**Task statement**. Rewrite the items from the line holding "family: Cannabaceae" through the line holding "common name: Common tern", inclusive, with every "scientific name" changed to "Latin name" and nothing else altered.

**Data provided**.

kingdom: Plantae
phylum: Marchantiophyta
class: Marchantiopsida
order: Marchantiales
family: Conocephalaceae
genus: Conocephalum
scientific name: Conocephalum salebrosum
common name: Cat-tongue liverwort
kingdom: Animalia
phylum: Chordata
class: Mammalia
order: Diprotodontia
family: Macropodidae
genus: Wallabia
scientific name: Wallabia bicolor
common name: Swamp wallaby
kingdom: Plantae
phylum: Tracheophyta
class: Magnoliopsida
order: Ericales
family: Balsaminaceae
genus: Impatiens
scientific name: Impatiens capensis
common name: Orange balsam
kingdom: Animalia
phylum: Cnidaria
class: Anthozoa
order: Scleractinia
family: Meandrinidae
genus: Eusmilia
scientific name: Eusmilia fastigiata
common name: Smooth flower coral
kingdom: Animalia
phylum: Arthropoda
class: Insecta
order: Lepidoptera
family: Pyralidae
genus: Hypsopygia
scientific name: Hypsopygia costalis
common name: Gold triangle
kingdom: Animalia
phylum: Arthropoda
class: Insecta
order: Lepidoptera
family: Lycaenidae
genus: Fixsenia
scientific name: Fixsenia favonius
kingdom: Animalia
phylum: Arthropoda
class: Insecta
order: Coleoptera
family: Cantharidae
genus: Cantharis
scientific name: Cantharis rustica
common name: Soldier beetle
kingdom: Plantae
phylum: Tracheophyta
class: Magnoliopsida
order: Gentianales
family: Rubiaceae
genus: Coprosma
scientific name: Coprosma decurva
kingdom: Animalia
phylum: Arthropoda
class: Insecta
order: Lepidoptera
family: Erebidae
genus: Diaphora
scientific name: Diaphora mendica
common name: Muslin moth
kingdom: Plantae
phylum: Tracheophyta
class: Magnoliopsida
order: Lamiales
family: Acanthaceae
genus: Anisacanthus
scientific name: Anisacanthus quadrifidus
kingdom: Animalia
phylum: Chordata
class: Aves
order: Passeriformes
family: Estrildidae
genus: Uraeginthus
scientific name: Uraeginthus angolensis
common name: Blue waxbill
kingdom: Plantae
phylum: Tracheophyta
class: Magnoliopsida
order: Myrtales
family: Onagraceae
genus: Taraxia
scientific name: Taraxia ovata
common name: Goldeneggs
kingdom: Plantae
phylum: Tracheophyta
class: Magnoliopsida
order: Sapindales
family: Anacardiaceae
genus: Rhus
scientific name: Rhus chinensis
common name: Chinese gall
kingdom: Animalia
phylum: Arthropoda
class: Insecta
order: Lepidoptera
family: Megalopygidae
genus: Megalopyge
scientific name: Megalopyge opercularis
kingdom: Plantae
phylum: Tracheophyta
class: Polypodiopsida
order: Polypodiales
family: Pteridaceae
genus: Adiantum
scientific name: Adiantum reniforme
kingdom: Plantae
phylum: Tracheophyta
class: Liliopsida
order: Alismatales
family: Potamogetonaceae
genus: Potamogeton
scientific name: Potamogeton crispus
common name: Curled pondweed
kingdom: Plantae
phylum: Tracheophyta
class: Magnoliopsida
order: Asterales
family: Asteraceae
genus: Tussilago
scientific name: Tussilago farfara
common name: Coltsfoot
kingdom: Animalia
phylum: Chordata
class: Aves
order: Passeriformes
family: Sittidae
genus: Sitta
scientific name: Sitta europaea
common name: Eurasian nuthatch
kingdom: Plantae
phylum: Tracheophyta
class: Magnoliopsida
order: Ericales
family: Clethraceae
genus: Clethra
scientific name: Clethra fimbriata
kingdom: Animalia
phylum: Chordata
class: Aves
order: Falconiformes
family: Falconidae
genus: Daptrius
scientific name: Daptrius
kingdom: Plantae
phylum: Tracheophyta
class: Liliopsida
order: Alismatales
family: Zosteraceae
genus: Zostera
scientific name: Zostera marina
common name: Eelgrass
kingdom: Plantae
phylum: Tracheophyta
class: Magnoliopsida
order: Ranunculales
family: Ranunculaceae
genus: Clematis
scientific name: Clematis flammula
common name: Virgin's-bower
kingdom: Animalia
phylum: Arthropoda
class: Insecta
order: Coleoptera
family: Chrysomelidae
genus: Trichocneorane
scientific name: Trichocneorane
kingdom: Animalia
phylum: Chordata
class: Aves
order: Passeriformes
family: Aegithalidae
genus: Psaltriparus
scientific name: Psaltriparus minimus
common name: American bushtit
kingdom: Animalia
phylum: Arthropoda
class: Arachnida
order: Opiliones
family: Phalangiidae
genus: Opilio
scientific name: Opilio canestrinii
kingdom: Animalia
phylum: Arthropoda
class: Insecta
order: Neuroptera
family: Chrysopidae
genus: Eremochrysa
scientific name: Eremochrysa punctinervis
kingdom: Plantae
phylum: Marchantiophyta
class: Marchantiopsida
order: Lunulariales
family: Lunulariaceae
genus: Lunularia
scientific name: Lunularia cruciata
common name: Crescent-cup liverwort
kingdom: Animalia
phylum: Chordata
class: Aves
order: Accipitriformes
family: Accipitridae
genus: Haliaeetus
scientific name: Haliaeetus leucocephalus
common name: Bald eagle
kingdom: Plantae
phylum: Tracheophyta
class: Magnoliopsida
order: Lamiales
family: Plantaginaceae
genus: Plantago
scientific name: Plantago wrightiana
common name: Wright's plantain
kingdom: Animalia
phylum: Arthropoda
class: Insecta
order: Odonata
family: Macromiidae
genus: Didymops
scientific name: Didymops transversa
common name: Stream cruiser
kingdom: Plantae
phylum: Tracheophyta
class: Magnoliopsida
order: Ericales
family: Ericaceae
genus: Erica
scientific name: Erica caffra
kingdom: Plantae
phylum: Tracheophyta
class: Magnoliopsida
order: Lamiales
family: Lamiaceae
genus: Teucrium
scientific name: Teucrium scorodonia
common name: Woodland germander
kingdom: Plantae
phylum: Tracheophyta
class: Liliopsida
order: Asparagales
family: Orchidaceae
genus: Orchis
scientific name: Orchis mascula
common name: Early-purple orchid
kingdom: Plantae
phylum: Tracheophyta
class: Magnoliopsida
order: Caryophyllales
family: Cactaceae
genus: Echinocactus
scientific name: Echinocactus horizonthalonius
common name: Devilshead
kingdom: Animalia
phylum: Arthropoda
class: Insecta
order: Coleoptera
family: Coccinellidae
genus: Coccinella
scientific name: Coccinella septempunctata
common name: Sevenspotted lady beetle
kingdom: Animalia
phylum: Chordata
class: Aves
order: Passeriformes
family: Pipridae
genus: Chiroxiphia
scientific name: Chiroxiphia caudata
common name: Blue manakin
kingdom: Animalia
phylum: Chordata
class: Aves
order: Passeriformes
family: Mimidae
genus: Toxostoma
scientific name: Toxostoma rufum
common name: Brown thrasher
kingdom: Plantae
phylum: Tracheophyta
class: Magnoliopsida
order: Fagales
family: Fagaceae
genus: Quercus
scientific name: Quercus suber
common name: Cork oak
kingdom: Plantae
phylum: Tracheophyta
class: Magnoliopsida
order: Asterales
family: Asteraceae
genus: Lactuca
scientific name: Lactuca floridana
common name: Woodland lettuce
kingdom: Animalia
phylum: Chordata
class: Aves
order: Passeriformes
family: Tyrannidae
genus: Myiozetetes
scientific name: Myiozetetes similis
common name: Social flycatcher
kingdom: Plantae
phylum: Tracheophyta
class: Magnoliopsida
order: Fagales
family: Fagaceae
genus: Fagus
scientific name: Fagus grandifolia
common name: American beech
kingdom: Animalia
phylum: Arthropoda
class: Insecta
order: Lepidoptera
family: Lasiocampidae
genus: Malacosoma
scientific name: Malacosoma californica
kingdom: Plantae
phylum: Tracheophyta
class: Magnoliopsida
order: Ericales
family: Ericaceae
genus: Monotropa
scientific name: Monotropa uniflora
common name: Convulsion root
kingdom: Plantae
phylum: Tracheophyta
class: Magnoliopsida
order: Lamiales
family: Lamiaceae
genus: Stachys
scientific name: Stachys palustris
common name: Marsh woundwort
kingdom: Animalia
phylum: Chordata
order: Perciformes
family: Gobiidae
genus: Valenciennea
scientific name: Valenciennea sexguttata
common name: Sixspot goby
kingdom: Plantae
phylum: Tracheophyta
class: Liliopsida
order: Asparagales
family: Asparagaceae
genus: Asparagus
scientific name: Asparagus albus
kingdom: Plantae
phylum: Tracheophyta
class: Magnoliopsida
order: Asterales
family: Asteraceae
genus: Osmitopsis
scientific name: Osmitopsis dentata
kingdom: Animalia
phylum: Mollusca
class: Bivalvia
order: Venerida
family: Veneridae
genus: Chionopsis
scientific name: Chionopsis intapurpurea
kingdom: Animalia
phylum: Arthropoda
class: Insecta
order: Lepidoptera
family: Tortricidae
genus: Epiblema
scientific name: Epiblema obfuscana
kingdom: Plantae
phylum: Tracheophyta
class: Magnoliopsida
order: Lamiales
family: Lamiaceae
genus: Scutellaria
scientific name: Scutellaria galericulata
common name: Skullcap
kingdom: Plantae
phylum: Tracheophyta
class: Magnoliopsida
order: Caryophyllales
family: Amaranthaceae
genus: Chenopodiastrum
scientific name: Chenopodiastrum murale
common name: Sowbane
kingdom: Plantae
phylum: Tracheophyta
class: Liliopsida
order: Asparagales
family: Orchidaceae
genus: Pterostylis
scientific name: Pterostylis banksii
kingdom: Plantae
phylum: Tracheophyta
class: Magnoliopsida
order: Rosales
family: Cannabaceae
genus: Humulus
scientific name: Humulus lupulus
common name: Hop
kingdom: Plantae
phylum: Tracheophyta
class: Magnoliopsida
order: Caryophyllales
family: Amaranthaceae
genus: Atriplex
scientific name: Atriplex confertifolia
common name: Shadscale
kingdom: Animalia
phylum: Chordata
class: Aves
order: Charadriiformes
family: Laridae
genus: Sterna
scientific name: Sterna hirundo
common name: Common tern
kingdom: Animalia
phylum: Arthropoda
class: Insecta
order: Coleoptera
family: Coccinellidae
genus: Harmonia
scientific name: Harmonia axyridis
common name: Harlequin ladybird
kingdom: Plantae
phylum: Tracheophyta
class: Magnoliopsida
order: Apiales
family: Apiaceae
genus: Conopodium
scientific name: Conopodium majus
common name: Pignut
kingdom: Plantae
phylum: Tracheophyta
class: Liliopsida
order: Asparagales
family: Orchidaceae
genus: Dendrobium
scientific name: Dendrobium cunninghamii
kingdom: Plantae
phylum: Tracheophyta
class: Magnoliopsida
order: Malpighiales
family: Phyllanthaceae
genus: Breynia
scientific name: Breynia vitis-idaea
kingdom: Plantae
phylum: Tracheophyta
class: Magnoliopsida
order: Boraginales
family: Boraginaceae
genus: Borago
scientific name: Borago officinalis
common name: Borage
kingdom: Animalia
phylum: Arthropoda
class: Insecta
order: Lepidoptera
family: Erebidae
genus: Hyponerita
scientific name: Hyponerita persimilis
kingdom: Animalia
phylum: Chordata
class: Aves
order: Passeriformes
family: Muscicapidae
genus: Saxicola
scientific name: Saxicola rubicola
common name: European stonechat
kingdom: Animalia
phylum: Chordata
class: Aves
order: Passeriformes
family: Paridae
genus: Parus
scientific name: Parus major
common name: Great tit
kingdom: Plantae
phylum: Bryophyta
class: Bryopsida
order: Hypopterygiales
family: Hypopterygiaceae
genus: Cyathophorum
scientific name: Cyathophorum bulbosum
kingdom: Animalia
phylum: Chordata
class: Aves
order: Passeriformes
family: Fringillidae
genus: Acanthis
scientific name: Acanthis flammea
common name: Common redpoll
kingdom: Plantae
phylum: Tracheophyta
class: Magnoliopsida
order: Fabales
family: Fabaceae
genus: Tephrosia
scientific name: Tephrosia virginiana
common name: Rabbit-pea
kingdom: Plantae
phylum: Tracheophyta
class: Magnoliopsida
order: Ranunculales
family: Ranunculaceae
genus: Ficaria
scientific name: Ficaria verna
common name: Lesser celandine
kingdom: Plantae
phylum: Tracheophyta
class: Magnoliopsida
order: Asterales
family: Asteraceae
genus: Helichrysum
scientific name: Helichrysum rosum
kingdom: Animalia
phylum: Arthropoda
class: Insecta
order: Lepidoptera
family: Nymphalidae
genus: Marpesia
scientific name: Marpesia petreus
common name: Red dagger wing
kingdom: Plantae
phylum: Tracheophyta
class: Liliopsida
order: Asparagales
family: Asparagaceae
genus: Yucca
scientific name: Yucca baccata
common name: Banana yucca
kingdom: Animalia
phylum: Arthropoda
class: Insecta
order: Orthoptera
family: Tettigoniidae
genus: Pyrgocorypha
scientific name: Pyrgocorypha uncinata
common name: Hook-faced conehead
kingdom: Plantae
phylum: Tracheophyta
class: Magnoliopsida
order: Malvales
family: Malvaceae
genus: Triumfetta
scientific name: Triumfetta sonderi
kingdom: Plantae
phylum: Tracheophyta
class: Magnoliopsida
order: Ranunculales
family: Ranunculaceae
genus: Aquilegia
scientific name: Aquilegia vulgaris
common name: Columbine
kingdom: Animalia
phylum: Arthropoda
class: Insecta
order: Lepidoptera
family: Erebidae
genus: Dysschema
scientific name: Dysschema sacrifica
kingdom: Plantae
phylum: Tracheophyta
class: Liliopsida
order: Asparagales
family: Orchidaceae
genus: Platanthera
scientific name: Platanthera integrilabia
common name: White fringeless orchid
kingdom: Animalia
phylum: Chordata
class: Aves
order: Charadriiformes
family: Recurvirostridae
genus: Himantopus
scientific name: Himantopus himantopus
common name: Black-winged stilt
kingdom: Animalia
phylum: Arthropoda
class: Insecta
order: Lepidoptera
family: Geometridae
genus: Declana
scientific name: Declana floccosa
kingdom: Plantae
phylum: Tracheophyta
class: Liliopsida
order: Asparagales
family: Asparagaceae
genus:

**Reply to the task**.
family: Cannabaceae
genus: Humulus
Latin name: Humulus lupulus
common name: Hop
kingdom: Plantae
phylum: Tracheophyta
class: Magnoliopsida
order: Caryophyllales
family: Amaranthaceae
genus: Atriplex
Latin name: Atriplex confertifolia
common name: Shadscale
kingdom: Animalia
phylum: Chordata
class: Aves
order: Charadriiformes
family: Laridae
genus: Sterna
Latin name: Sterna hirundo
common name: Common tern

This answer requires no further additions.